Since November 17, the Chinese yuan (RMB) against the U.S. dollar (USD) has shown a strong rebound trend, with the onshore RMB-to-USD spot exchange rate rising above the 7.13 level by one point, closing at 7.1338, marking a nearly four-month high since July 27.
The offshore exchange rate, reflecting international investors’ expectations, has also risen for three consecutive trading days, reaching a high of 7.1300. The RMB’s continuous appreciation is reminiscent of last year’s rapid rise in the offshore RMB exchange rate, dropping from 7.33 at October’s end to below 7.
The stabilization of China’s economic situation since the third quarter, signals of stability in U.S.-China relations, and weakening expectations of the Federal Reserve’s interest rate hike have collectively driven the rebound of the RMB exchange rate. The meeting between Chinese and U.S. leaders indicates stability in bilateral relations, easing geopolitical risks. Although not fully eased, the relationship is trending towards stability, reducing uncertainty.
The slowdown in the U.S. economy has decreased the likelihood of the Fed continuing to raise interest rates, leading to the decline of the U.S. dollar index and the possibility of an expansion of the interest rate differential between China and the U.S., which is favorable for the recovery of the RMB exchange rate. Researchers at ANBOUND believe that the changes in China’s economic situation are the foundation determining the RMB exchange rate.
Foreign institutions have raised expectations for China’s economic growth, leading to increased foreign capital flow into the Chinese bond market and increasing the demand for the RMB. Year-end foreign trade settlement demand has also driven short-term demand for the Chinese currency, causing the exchange rate to exhibit a cyclical rebound.
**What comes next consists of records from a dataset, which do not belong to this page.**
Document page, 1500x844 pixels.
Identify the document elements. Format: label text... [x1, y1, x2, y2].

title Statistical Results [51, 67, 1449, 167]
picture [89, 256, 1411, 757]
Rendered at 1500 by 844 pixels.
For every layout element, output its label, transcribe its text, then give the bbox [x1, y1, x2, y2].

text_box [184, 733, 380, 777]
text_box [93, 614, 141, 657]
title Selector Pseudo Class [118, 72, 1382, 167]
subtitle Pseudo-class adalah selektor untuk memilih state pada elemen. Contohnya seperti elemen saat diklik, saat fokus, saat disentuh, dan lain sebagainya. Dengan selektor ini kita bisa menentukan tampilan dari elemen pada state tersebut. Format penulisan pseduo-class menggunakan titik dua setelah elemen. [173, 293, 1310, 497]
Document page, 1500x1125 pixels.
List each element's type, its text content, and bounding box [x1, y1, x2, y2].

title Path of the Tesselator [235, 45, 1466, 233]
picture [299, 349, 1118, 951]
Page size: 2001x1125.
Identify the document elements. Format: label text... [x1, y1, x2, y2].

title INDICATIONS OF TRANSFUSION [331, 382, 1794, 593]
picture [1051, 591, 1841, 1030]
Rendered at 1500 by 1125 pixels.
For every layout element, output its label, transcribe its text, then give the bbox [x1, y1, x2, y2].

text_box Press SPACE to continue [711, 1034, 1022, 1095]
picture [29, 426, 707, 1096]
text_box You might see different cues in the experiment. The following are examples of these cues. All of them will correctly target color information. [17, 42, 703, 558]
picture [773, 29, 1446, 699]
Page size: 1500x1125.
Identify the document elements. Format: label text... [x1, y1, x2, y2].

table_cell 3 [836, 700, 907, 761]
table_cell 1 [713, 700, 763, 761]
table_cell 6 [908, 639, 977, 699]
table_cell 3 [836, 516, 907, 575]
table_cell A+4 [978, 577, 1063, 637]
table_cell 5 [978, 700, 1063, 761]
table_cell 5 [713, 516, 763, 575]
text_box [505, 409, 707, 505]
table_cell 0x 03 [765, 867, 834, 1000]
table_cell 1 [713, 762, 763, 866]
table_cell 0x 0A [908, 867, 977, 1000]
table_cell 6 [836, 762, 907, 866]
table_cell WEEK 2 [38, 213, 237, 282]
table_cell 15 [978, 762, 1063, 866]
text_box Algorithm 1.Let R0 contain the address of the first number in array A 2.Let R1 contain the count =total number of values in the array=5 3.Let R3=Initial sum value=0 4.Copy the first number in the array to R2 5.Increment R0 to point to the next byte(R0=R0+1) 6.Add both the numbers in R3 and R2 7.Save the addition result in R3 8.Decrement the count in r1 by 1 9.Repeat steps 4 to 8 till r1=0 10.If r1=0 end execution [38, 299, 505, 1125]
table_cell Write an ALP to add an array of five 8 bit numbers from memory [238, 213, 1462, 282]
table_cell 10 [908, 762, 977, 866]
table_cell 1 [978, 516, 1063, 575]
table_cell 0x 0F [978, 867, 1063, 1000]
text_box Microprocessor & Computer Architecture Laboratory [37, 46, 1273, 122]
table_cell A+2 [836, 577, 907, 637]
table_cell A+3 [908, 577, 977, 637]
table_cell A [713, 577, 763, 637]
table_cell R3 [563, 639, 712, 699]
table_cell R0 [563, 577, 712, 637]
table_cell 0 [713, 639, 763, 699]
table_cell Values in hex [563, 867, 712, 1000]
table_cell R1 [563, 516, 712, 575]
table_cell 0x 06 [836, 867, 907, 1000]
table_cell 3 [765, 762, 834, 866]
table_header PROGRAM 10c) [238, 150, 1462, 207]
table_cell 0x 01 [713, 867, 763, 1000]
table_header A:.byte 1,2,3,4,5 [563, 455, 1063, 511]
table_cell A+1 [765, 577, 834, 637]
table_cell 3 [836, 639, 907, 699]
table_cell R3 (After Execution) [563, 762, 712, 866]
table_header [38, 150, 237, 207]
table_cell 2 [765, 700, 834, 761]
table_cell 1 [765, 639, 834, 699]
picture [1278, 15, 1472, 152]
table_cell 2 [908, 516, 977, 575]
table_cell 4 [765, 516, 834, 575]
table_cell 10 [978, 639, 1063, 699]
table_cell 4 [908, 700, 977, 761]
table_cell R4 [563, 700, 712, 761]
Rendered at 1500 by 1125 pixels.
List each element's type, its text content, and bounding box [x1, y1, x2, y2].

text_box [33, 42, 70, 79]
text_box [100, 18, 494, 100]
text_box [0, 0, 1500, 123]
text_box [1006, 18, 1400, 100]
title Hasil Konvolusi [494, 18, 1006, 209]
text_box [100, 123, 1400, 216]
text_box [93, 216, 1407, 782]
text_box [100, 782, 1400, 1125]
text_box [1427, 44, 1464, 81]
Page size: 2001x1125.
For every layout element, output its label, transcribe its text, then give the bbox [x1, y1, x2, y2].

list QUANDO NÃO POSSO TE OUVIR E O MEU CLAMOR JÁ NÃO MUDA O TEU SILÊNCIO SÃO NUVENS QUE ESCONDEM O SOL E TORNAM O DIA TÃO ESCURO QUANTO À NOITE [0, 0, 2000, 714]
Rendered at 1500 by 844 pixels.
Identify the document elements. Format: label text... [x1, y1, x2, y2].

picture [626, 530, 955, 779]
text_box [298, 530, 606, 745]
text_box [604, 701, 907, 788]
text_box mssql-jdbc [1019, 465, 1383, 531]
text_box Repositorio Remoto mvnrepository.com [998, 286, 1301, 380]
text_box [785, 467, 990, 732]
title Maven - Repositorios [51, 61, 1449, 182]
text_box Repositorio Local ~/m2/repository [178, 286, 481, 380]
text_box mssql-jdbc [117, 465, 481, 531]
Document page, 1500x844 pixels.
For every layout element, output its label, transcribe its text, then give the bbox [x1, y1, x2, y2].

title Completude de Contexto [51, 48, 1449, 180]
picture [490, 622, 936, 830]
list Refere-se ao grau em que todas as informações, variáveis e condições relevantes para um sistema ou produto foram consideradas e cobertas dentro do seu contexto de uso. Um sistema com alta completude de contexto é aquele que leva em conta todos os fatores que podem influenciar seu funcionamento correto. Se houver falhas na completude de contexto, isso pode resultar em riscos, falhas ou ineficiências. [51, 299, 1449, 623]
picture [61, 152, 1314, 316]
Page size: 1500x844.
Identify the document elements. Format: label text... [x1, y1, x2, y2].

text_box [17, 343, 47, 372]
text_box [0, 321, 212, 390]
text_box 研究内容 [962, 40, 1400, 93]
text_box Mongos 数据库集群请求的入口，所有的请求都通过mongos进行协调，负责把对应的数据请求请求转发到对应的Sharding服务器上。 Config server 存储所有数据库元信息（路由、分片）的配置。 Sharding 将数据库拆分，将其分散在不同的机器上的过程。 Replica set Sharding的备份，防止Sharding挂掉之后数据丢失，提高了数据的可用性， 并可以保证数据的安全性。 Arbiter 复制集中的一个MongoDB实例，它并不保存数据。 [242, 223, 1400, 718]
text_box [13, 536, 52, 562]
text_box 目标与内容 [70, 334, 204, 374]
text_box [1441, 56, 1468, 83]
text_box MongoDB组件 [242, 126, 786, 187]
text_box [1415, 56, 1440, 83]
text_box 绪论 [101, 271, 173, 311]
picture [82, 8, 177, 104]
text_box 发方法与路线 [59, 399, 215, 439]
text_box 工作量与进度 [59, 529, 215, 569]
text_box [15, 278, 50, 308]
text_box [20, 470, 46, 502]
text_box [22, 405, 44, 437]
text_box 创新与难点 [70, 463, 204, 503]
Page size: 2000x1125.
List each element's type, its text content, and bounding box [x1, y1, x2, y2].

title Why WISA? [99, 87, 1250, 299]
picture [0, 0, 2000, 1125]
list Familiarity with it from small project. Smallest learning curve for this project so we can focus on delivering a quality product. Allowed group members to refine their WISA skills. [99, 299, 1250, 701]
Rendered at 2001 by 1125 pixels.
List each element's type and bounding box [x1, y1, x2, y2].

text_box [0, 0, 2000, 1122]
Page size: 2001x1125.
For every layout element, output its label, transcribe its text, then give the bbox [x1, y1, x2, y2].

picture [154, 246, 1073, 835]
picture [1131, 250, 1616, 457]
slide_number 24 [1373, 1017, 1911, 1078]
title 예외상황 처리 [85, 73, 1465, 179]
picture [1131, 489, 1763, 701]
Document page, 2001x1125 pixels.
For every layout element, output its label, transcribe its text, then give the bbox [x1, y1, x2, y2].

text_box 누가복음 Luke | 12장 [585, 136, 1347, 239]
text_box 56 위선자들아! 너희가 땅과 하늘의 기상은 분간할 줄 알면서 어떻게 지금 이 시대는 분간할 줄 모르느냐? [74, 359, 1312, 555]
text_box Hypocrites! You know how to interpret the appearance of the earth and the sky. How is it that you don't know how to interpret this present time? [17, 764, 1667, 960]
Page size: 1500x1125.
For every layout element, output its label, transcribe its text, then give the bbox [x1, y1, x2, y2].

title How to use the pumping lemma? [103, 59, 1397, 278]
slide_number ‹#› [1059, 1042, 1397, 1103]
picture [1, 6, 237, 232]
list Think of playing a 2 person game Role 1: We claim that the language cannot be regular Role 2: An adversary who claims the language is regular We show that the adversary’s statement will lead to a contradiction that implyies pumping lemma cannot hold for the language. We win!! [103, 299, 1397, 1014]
However, the economic situation has undergone substantial changes, and the post-pandemic recovery process is complex, adding to the difficulty of economic expectations. The foreign trade situation has also changed, with a prolonged period of negative domestic export growth, putting greater pressure on the exchange rate.
The RMB’s depreciation in the second half of the year is attributed to increased capital outflow and geopolitical competition between the US and China, increasing uncertainties. Since the pandemic, the RMB exchange rate has consistently exhibited a roller-coaster trend, introducing instability factors for both the Chinese economy and financial markets.
The RMB’s depreciation this year has not improved exports or attracted more direct investment, causing significant disruption to the Chinese capital market. To ensure economic stability and prevent systemic risks, the RMB’s stability is crucial. However, due to internal and external uncertainties, the RMB exchange rate is unlikely to form a trend expectation for long.
The Chinese economy has stabilized and is still aiming for a 5% growth target, but lacks sustained internal growth momentum. Risks in real estate remain, potentially impacting economic stability. Despite U.S.-China relations stabilization, low-level stability is susceptible to disruption, and geopolitical risks will not disappear.
The positive impact of the Fed’s policy shift may become a secondary consideration. The increase in uncertainties in the RMB exchange rate is primarily due to changing expectations caused by shifts in domestic economic fundamentals. As economic fluctuations intensify and uncertainties grow, predicting economic growth becomes increasingly challenging, leading to increased cyclical fluctuations of the Chinese currency.